In 2007, the US Geological Survey conducted HALO Falcon, a sweeping hyperspectral survey of Afghanistan that collected data from an altitude of 50,000 feet.29 The public announcement was that the mission was designed to assess Afghanistan’s natural resources, such as coal, water, and minerals, and that no less than President Karzai had requested the mission.30 The true purpose of the mission was to build a complete snapshot signature of the country in order to form a baseline that intelligence collection of the future could rely upon. In other words, the purpose was to create a library of the entire country’s broad signature.

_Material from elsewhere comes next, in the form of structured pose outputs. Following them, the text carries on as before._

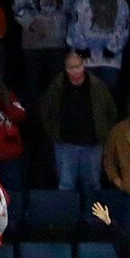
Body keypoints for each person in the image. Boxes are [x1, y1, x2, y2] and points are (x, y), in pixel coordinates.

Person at [39, 48, 116, 197]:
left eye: (78, 67)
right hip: (65, 145)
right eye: (70, 68)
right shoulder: (57, 86)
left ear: (84, 66)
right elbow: (45, 111)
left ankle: (93, 219)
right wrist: (54, 134)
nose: (75, 71)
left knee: (93, 186)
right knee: (66, 186)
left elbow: (111, 111)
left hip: (92, 146)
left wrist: (103, 134)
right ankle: (66, 219)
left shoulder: (97, 85)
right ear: (65, 68)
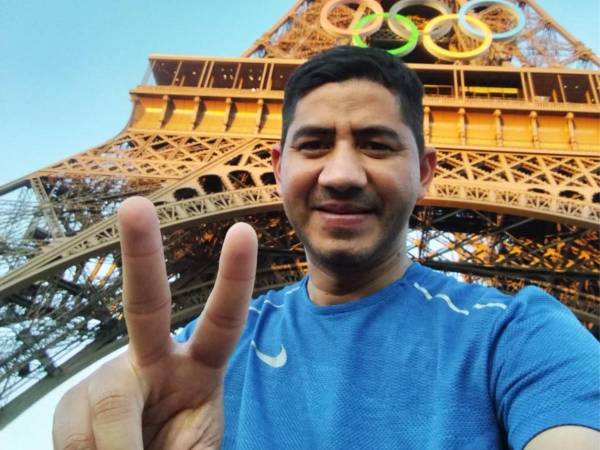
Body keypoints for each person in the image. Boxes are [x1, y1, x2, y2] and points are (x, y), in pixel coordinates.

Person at [52, 46, 599, 449]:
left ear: (425, 171)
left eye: (376, 145)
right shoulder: (200, 358)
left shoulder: (520, 333)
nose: (340, 174)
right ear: (276, 166)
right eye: (313, 145)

Experimentation in the United States continued as collection accelerated in Afghanistan and Iraq. The signatures experts processing the volumes of data that were newly arriving purchased and fabricated the materials that made up such things as military vehicles, camouflage, fabrics, and paints, in order to conduct spectral characterization and add to the library. At black box laboratories, work accelerated not just on new means of collecting and processing hyperspectral data, but also on reducing signal-to-noise ratio (false alarm rates), on improving spectral and radiometric stability and image quality at high altitudes, and on improvements in computational capabilities and communication that would make it possible to overlay hyperspectral data with imagery or eavesdropping. MASINT was becoming the new everything, and new standards were created for all kinds of multi-and hyperspectral collection.31 Partly driven by war, partly driven by the promise—any promise—of support for the troops in the counter-IED battle, partly just reflecting the incredible pace of technological change in the information field, and partly prompted by the unappeasable ambitions of the Data Machine, a new vibrancy pulsated through the signatures world. The main air force signatures data center in Tennessee filled to capacity, and “automated scene detection” was slowly developed to ease the processing burden.